After watching "Aliens vs. Predator - Requiem" I was left with a disturbing question rattling around my brain. It's something I would have never thought possible but after seeing two "AvP" movies I'm forced to ask it: Is having Aliens do battle with Predators a bad idea for a movie? It saddens me that I have to think that but the filmmakers have shown us that they really don't know what to do with these two monster icons except put them through the paces of another generic B-movie.

So aliens land on Earth and proceed to kill people. A Predator back at home base starts noticing the carnage and gets jealous. He decides to take the scenic route to Earth so that the viewers can get treated to a parade of the most mind numbingly banal characters to ever grace a monster movie. By the time the Predator showed up, I couldn't wait for these worthless jerks to get ripped to shreds. After much debate on how to ruin the movie further, the filmmakers decided to pack a lot of the action in dark, rainy spots just to make sure that you don't actually see anything. The final Alien vs Predator smack down ends in a blur of tight close ups to keep the action from getting too exciting.
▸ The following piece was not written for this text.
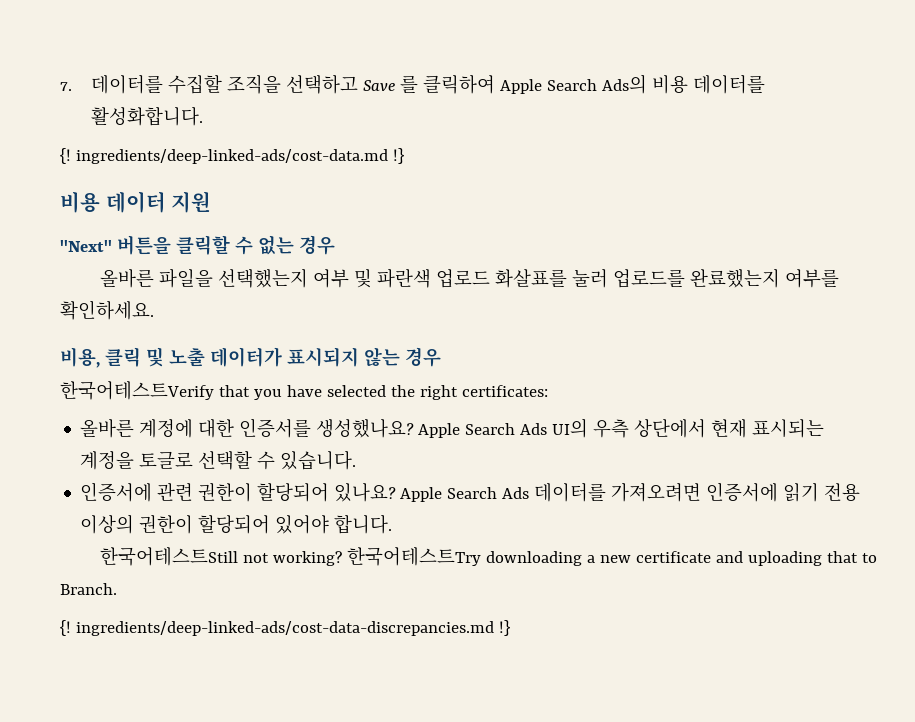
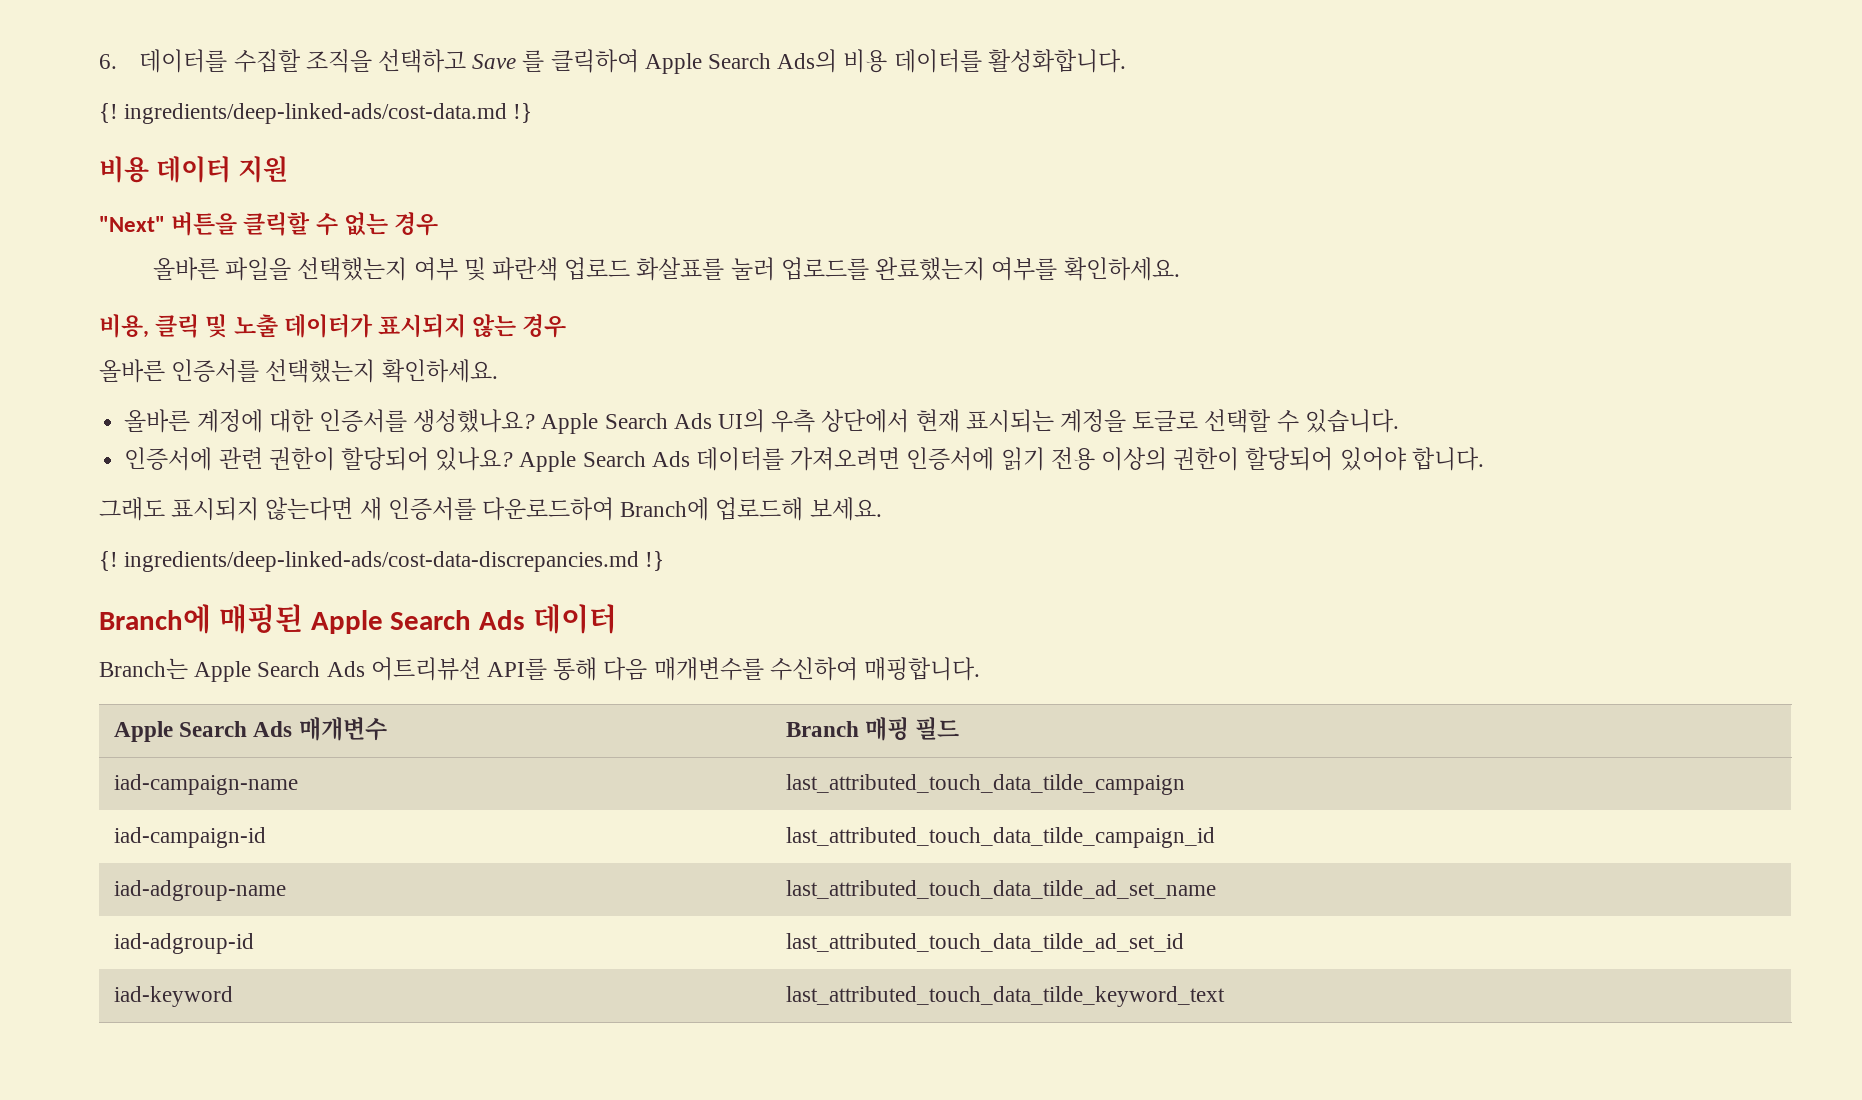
[60,82,72,91] 7. -> [99,54,117,69] 6.
[60,381,548,400] 한국어테스트Verify that you have selected the right certificates: -> [99,359,498,383] 올바른 인증서를 선택했는지 확인하세요.
[99,547,877,566] [60,583,117,595] [60,620,510,636] 한국어테스트Still not working? 한국어테스트Try downloading a new certificate and uploading that to Branch. // {! ingredients/deep-linked-ads/cost-data-discrepancies.md !} -> [99,497,882,521] [99,551,665,572] [99,604,618,634] [99,657,981,682] [114,717,387,742] [786,717,960,741] [114,774,299,795] [786,774,1186,795] [114,827,267,848] [786,827,1216,848] [114,880,287,901] [786,880,1217,899] [114,933,255,954] [786,933,1185,952] [114,986,234,1007] [786,986,1226,1007] 그래도 표시되지 않는다면 새 인증서를 다운로드하여 Branch에 업로드해 보세요. // {! ingredients/deep-linked-ads/cost-data-discrepancies.md !} // Branch에 매핑된 Apple Search Ads 데이터 // Branch는 Apple Search Ads 어트리뷰션 API를 통해 다음 매개변수를 수신하여 매핑합니다. // Apple Search Ads 매개변수 | Branch 매핑 필드 // iad-campaign-name | last_attributed_touch_data_tilde_campaign // iad-campaign-id | last_attributed_touch_data_tilde_campaign_id // iad-adgroup-name | last_attributed_touch_data_tilde_ad_set_name // iad-adgroup-id | last_attributed_touch_data_tilde_ad_set_id // iad-keyword | last_attributed_touch_data_tilde_keyword_text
"AvPR" is a pretty forgettable experience. I know this because I watched it and I can barely remember it. There were some bloody spots in a hospital as the Predator/Alien hybrid wants to go to town on some pregnant women and another scene where a young boy gets the facehugger alien treatment. So that's good. But "AvPR" ends up being a fairly depressing experience. If you have any love for "Aliens" or "Predator", you'll inevitably be let down by this unimaginative waste of time. "AvPR" runs through the B-movie playbook and delivers some blood and guts but fails to bring anything original or exciting to these two movie monster legends.
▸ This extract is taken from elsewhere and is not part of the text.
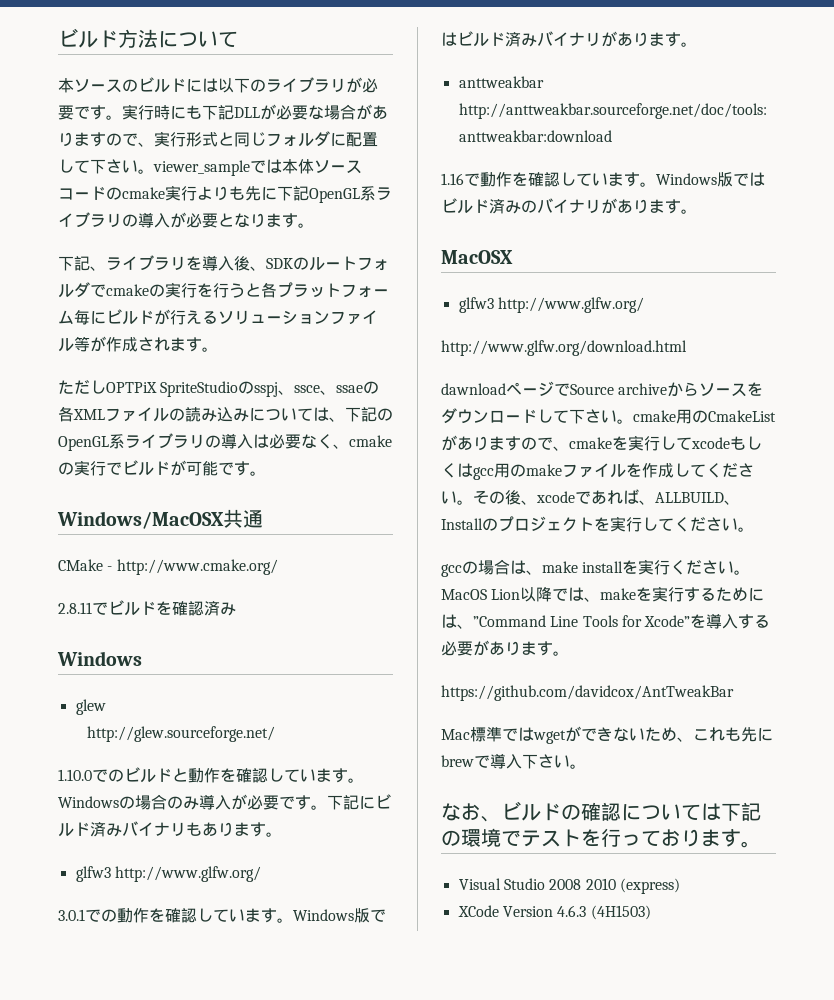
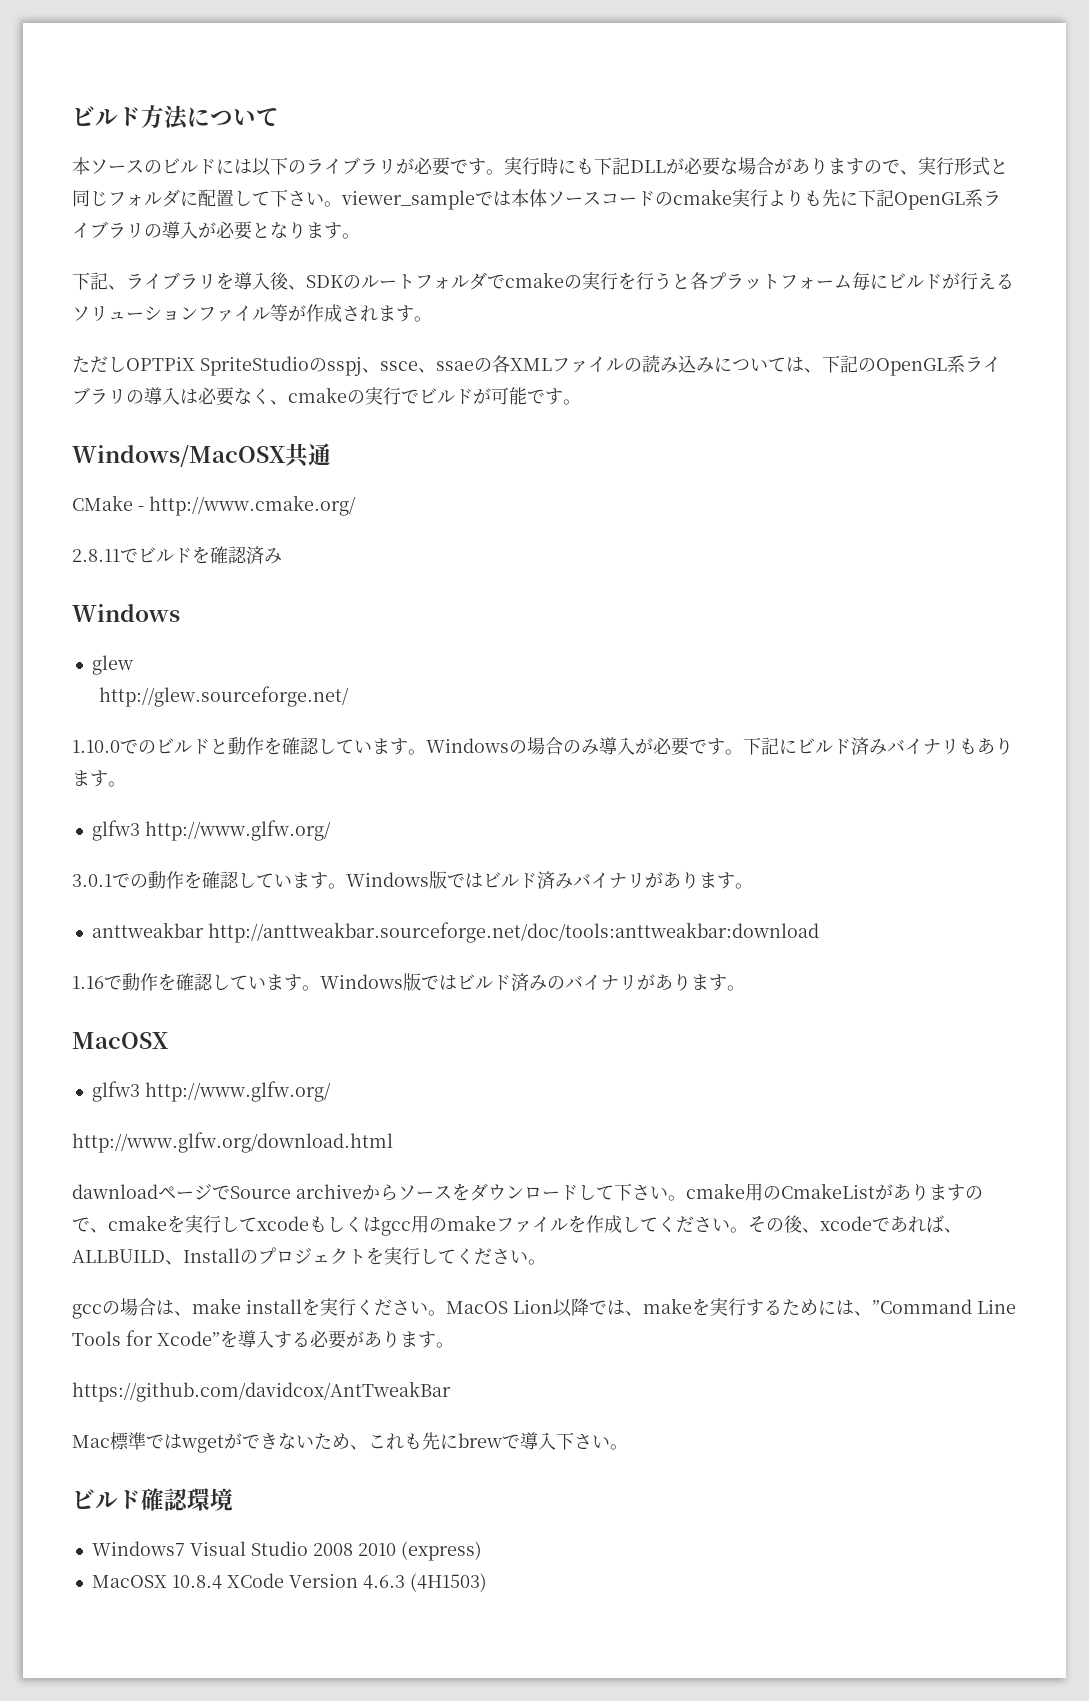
[441,801,761,822] [441,828,761,848] なお、ビルドの確認については下記の環境でテストを行っております。 // -> [72,1488,233,1511] [91,1541,185,1556] ビルド確認環境 // Windows7
(680, 886) none -> [91,1575,222,1589] MacOSX 10.8.4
However, I'm not convinced that Aliens fighting Predators is a bad idea for a movie. What's my idea you say? Glad you asked! If you were going to do this kind of insanity, you'd have to go all the way. Since no one cares about the humans in these movies, toss them overboard. Have Aliens fighting Predators be the whole movie. I'm talking subtitles on the Predators as they discuss strategy for blasting Aliens into little pieces. Let "Apocalypto" show us the way. You don't need the same boring characters infesting every stinking horror/action movie. Let the monsters be the star and it can't lose!

The other "AvP" idea would be to go completely hog wild and have it be an insane action movie for those who can't get enough of watching an action hero blast his way through piles of alien guts. Send in a Chuck Norris clone to lay waste to the entire Predator planet and have him get caught up in their war. Either way, the movie should be set in outer space with alien body parts flying in all directions.

But since no one seems to care about these two monsters I suspect we may have seen the last of them for awhile. I will keep hoping that someday they get the monster movie treatment they deserve. "AvPR" wasn't it.